> _YOUR INSTRUCTIONS_
Please transcribe exactly, and only, the lines of the data below between the line holding "#TIJNeyewear - folge" and the line holding "(+34) 943.65.28.81", inclusive.

(Saved entries)
▶

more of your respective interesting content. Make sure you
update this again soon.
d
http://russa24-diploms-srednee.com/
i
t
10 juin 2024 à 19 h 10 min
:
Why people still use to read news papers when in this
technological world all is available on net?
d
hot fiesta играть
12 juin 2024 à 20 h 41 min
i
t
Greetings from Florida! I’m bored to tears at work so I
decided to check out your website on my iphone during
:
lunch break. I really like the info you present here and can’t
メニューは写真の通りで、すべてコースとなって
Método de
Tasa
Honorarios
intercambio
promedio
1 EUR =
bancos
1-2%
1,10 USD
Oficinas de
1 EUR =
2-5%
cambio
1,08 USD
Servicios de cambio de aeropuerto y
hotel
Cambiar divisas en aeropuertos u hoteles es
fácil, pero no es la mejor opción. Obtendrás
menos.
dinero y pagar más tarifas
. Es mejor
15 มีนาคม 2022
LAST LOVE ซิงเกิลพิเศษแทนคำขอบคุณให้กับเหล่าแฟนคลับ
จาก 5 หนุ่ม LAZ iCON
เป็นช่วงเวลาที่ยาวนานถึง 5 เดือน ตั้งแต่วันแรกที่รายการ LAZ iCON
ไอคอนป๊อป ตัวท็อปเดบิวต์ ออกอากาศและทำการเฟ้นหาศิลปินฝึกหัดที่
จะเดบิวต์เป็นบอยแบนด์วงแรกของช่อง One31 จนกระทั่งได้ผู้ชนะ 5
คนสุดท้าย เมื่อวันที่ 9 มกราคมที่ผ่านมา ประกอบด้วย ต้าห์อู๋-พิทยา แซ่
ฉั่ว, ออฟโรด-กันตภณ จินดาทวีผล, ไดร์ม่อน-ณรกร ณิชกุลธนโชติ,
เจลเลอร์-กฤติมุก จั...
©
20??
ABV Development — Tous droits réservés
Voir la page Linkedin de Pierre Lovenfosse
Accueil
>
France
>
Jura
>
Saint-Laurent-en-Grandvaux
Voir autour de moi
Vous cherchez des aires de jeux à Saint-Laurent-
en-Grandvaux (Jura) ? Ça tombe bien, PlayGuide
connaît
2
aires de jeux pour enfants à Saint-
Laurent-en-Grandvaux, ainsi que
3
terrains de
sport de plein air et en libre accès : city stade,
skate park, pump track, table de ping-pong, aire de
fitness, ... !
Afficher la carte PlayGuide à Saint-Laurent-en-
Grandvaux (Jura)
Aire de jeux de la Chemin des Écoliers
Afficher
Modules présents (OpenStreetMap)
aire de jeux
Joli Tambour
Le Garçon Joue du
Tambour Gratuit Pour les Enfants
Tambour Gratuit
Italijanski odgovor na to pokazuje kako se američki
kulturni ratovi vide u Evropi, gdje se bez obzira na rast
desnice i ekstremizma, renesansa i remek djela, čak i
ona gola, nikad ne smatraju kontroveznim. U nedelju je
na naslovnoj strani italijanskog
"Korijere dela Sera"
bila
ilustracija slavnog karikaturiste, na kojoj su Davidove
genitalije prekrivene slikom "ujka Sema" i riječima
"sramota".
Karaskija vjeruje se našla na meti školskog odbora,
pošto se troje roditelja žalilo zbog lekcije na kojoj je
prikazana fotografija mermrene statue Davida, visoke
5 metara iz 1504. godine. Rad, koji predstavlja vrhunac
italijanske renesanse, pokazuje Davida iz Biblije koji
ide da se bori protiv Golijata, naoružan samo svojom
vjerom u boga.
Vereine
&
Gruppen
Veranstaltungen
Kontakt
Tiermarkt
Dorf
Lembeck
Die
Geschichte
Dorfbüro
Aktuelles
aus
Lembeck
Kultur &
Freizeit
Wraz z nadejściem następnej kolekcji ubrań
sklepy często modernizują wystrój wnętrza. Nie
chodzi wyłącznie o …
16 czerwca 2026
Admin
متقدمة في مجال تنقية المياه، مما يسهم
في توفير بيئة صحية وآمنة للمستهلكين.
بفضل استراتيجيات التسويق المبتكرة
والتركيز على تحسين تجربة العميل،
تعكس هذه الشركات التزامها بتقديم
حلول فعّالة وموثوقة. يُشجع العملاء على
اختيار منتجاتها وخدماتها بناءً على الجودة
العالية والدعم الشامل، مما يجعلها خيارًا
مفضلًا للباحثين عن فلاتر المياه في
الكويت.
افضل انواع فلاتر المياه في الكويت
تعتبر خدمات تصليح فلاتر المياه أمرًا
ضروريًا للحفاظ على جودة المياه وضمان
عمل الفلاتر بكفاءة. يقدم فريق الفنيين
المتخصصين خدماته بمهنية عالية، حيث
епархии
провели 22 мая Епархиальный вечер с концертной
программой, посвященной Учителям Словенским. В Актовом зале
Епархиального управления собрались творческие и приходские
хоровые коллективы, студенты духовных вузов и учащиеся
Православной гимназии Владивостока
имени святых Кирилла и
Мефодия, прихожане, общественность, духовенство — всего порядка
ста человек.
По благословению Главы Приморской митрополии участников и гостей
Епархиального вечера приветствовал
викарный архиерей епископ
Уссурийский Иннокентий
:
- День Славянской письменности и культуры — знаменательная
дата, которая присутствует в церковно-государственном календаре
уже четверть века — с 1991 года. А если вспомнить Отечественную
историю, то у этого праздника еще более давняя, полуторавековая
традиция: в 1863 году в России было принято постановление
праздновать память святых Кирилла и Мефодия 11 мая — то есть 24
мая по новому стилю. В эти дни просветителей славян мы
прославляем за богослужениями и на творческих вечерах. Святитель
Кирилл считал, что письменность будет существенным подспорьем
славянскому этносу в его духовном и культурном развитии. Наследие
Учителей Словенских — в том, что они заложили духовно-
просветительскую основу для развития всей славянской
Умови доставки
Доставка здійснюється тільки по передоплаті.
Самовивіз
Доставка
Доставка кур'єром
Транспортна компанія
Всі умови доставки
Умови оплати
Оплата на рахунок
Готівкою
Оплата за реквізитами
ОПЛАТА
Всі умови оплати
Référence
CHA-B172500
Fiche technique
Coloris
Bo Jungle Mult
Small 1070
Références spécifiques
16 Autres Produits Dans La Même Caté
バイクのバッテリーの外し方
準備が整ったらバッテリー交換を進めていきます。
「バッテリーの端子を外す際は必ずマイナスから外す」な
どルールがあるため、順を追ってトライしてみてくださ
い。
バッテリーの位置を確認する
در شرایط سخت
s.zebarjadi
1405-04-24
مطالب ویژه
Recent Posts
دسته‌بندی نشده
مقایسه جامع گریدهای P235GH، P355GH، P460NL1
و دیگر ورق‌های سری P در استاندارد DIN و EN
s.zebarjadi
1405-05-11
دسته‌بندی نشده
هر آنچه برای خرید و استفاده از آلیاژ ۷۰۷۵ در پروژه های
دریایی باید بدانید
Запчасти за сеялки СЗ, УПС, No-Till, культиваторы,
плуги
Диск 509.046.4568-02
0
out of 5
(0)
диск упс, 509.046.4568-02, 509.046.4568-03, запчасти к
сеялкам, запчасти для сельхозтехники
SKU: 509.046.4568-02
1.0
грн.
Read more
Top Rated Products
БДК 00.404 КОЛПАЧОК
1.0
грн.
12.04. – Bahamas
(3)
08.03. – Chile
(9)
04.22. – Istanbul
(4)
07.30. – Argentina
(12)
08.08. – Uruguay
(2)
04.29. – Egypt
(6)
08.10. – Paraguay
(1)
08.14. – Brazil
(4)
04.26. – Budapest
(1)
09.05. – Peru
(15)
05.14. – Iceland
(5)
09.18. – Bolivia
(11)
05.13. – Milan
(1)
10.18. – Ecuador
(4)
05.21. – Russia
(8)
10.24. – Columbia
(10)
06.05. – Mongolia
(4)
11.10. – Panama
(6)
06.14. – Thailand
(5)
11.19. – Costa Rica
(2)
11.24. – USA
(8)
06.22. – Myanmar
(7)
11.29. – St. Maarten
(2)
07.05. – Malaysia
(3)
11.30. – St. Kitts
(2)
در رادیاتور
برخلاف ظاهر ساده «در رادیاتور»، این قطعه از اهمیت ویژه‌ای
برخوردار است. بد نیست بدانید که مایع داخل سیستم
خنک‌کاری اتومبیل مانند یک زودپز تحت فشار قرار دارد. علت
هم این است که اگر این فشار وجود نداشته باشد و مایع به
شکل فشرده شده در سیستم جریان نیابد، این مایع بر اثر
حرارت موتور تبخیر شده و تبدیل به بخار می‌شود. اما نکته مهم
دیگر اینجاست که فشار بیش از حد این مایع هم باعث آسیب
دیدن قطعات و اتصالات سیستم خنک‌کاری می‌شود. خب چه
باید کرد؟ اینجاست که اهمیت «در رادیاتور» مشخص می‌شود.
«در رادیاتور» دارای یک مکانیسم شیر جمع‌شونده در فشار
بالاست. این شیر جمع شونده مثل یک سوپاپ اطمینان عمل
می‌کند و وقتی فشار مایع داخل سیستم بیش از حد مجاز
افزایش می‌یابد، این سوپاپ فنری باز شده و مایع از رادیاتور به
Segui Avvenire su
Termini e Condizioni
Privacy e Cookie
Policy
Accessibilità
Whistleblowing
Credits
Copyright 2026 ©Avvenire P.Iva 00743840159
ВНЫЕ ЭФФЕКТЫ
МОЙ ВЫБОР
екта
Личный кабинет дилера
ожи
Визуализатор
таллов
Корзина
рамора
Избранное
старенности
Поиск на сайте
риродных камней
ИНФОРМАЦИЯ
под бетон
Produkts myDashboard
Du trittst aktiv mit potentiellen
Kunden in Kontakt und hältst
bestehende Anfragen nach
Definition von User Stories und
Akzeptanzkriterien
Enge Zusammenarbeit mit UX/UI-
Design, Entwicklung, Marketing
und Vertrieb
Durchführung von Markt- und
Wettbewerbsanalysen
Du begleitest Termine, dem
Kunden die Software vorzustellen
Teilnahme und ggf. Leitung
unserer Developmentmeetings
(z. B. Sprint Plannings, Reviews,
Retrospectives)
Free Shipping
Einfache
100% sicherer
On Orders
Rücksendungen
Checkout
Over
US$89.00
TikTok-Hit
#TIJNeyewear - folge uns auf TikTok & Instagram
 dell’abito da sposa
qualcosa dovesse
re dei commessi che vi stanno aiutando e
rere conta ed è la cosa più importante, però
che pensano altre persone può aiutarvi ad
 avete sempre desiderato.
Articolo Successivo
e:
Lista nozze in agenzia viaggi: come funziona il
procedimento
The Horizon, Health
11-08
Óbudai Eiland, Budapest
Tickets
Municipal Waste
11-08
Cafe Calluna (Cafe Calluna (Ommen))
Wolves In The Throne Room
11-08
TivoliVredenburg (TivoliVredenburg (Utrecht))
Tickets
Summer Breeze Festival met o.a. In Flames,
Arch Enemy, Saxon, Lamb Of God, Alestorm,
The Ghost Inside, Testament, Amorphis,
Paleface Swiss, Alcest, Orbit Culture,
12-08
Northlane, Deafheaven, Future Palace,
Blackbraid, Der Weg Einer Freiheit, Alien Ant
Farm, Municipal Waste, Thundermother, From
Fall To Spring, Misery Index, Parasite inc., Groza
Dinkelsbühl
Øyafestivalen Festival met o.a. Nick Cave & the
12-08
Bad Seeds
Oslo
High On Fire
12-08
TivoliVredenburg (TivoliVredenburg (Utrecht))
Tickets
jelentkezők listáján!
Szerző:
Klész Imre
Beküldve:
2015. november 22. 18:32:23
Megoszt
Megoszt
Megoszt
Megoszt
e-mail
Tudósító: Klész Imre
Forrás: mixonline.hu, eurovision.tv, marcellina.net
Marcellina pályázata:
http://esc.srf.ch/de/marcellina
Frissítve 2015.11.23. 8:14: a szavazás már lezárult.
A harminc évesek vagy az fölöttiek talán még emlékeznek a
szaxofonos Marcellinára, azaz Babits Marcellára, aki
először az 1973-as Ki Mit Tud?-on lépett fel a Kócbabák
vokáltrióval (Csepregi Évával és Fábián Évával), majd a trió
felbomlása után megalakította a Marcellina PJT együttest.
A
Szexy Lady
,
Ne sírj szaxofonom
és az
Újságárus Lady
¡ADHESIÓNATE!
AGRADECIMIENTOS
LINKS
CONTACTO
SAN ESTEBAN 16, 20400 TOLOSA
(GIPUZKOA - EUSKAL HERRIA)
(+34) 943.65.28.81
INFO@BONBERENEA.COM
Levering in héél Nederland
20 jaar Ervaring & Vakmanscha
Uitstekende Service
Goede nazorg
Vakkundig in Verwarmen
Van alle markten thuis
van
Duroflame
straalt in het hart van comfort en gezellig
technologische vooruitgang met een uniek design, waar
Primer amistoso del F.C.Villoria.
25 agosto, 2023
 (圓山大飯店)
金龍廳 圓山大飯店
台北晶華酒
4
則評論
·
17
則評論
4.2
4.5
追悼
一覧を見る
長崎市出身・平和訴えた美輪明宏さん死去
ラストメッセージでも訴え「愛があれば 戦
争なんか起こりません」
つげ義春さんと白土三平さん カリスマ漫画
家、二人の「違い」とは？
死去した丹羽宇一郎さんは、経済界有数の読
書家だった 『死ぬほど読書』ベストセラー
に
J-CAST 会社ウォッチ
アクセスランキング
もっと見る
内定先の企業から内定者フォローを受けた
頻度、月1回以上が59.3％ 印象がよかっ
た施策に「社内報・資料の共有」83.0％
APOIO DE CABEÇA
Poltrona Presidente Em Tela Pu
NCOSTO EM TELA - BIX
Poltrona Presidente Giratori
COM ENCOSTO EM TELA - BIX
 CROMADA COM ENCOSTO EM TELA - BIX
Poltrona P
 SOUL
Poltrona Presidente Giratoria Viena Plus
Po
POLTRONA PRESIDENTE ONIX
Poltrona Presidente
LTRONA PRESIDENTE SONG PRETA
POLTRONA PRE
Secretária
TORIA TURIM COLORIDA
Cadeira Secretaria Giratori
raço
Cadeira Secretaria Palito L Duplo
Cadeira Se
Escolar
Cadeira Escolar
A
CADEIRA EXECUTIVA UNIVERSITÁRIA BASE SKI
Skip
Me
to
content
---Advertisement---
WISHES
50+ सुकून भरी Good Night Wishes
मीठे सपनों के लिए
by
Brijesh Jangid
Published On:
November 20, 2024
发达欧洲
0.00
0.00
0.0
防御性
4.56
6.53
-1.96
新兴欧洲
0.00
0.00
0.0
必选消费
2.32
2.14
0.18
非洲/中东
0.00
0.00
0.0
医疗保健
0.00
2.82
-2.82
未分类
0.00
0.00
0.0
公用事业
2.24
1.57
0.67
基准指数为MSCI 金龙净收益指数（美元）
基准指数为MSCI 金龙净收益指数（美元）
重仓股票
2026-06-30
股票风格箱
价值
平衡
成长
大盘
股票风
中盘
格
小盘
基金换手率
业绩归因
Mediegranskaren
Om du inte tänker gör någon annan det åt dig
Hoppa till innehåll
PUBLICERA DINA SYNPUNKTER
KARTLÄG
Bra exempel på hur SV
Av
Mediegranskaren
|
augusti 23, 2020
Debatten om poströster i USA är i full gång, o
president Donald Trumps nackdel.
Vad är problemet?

◀

> _WRITTEN SOLUTION_
#TIJNeyewear - folge uns auf TikTok & Instagram
 dell’abito da sposa
qualcosa dovesse
re dei commessi che vi stanno aiutando e
rere conta ed è la cosa più importante, però
che pensano altre persone può aiutarvi ad
 avete sempre desiderato.
Articolo Successivo
e:
Lista nozze in agenzia viaggi: come funziona il
procedimento
The Horizon, Health
11-08
Óbudai Eiland, Budapest
Tickets
Municipal Waste
11-08
Cafe Calluna (Cafe Calluna (Ommen))
Wolves In The Throne Room
11-08
TivoliVredenburg (TivoliVredenburg (Utrecht))
Tickets
Summer Breeze Festival met o.a. In Flames,
Arch Enemy, Saxon, Lamb Of God, Alestorm,
The Ghost Inside, Testament, Amorphis,
Paleface Swiss, Alcest, Orbit Culture,
12-08
Northlane, Deafheaven, Future Palace,
Blackbraid, Der Weg Einer Freiheit, Alien Ant
Farm, Municipal Waste, Thundermother, From
Fall To Spring, Misery Index, Parasite inc., Groza
Dinkelsbühl
Øyafestivalen Festival met o.a. Nick Cave & the
12-08
Bad Seeds
Oslo
High On Fire
12-08
TivoliVredenburg (TivoliVredenburg (Utrecht))
Tickets
jelentkezők listáján!
Szerző:
Klész Imre
Beküldve:
2015. november 22. 18:32:23
Megoszt
Megoszt
Megoszt
Megoszt
e-mail
Tudósító: Klész Imre
Forrás: mixonline.hu, eurovision.tv, marcellina.net
Marcellina pályázata:
http://esc.srf.ch/de/marcellina
Frissítve 2015.11.23. 8:14: a szavazás már lezárult.
A harminc évesek vagy az fölöttiek talán még emlékeznek a
szaxofonos Marcellinára, azaz Babits Marcellára, aki
először az 1973-as Ki Mit Tud?-on lépett fel a Kócbabák
vokáltrióval (Csepregi Évával és Fábián Évával), majd a trió
felbomlása után megalakította a Marcellina PJT együttest.
A
Szexy Lady
,
Ne sírj szaxofonom
és az
Újságárus Lady
¡ADHESIÓNATE!
AGRADECIMIENTOS
LINKS
CONTACTO
SAN ESTEBAN 16, 20400 TOLOSA
(GIPUZKOA - EUSKAL HERRIA)
(+34) 943.65.28.81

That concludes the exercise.